- Promotional poster
- Based on: Confessions of a Sociopathic Social Climber by Adèle Lang
- Teleplay by: Eric Charmelo; Nicole Snyder;
- Directed by: Dana Lustig
- Starring: Jennifer Love Hewitt; Colin Ferguson; James Kirk; Dan Roebuck; Sonja Bennett; Joey Lawrence;
- Music by: Phil Marshall
- Country of origin: United States
- Original language: English

Production
- Producer: Evan Tylor
- Cinematography: Luc Montpellier
- Editor: Richard Schwadel
- Running time: 96 minutes
- Production companies: Once Upon a Time Films; Nomadic Pictures; Evolution Pictures;

Original release
- Network: Oxygen
- Release: March 12, 2005

= Confessions of a Sociopathic Social Climber =

2005 television film by Dana Lustig

Confessions of a Sociopathic Social Climber (also known as The Social Climber) is a 2005 American romantic comedy television film directed by Dana Lustig, based on the 1998 novel of the same name by Adèle Lang. It premiered on Oxygen on March 12, 2005, and stars Jennifer Love Hewitt as 28-year-old Katya, an advertising executive more concerned with being a well-known socialite than being a good person. It co-stars Colin Ferguson, James Kirk, Dan Roebuck, Sonja Bennett, and Joey Lawrence.

==Plot==
Katya Livingston is an ad exec living in San Francisco. Her accountant goes to prison and advises her to keep a journal of all of her expenses as she is sure to be audited. Katya is vain and selfish, trying to keep up with society by wearing designer knock offs and trying to get into all of the hottest clubs. She is best friends with Eliza: a well meaning do-gooder, Ferguson: a gay male escort with self-esteem issues and a long list of ex-boyfriends, and Frangiapani: a woman that has been married several times.

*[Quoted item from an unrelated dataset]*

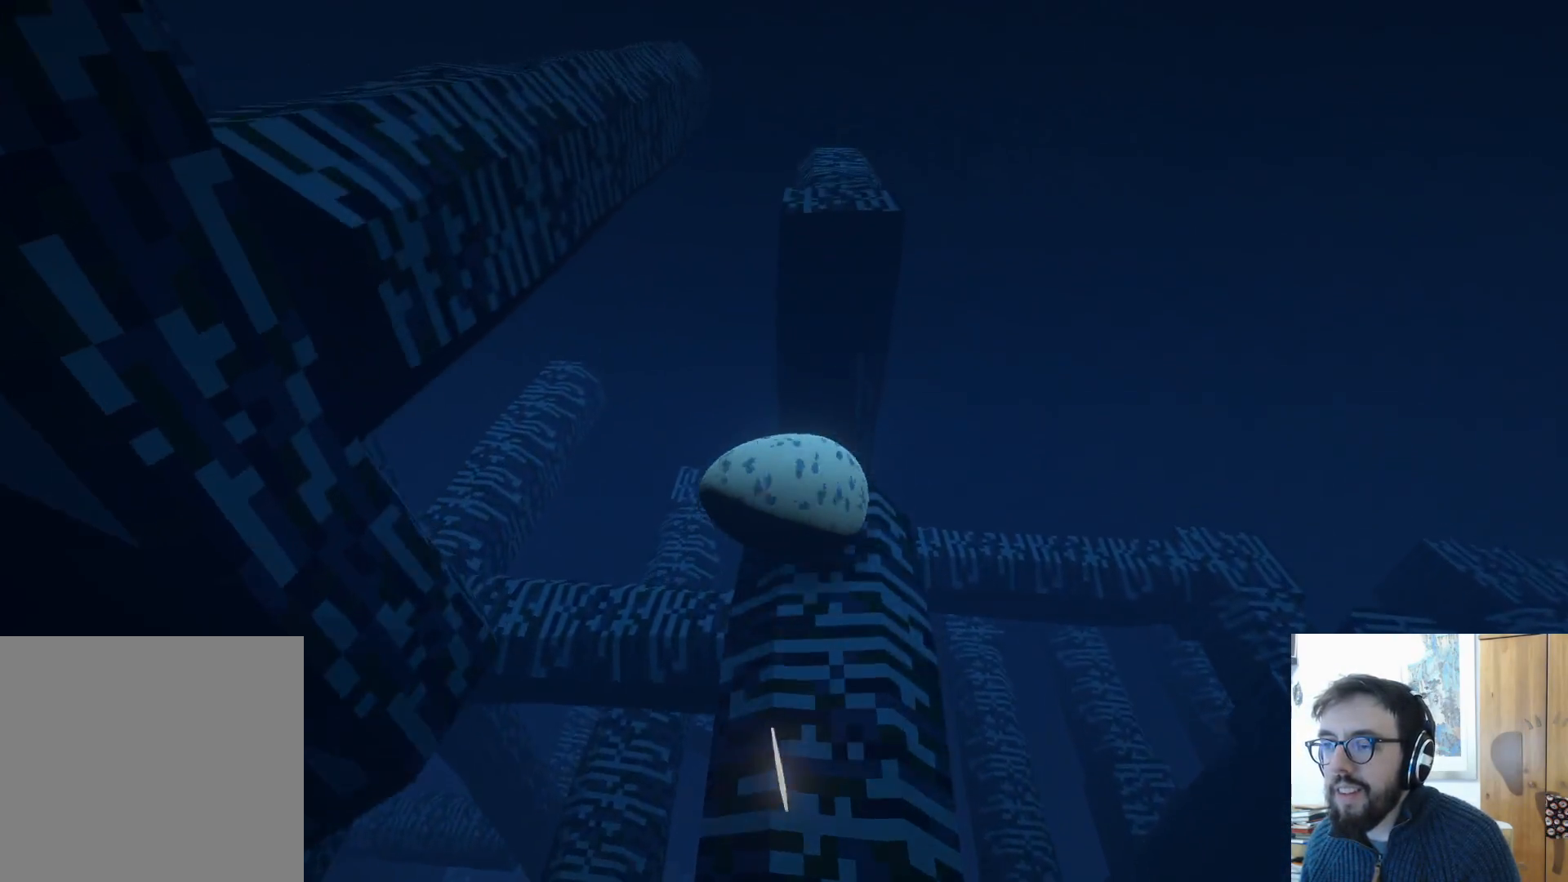
{"buttons": [], "left_stick": "down", "right_stick": "center", "events": [[83, "A", "down"], [133, "left_stick", "up-right"], [283, "A", "up"], [383, "left_stick", "down"]]}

Katya finds out about the Royal Ball, a benefit for Youth Aid International and the biggest social event of the season. It will be thrown by socialite sisters Dove and Fawn Greenstein. She finds out that she has not been invited because of an indiscretion she mistakenly had with Dove Greenstein's husband on their wedding day and then later revealed Dove's real age to a local tabloid. She is desperate to go, especially when she finds out all of her friends are going.

==Cast==
- Jennifer Love Hewitt as Katy "Katya" Livingston
- Colin Ferguson as Charles "Chuck" Fitz
- Joey Lawrence as Ferguson "Ferg" Smith
- Natassia Malthe as Frangiapani "Fran" Lee
- Daniel Roebuck as Alex "Lion" Krosgrov
- James Kirk as Sebastian
- Sonja Bennett as Eliza
- Stefanie Von Pfetten as Dove Greenstein
- Jennifer Clement as Gatekeeper
- David Lewis as Stan
- David Richmond-Peck as Teddy
- Meshach Peters as Sabelo
- Preston Cook as Bob
- Mike Viala as Steve
- Zak Santiago as Geoffrey

==Production==
The film was shot on Vancouver Island, despite being set in San Francisco.

==Reception==
CineMagazine rated the film 2 stars.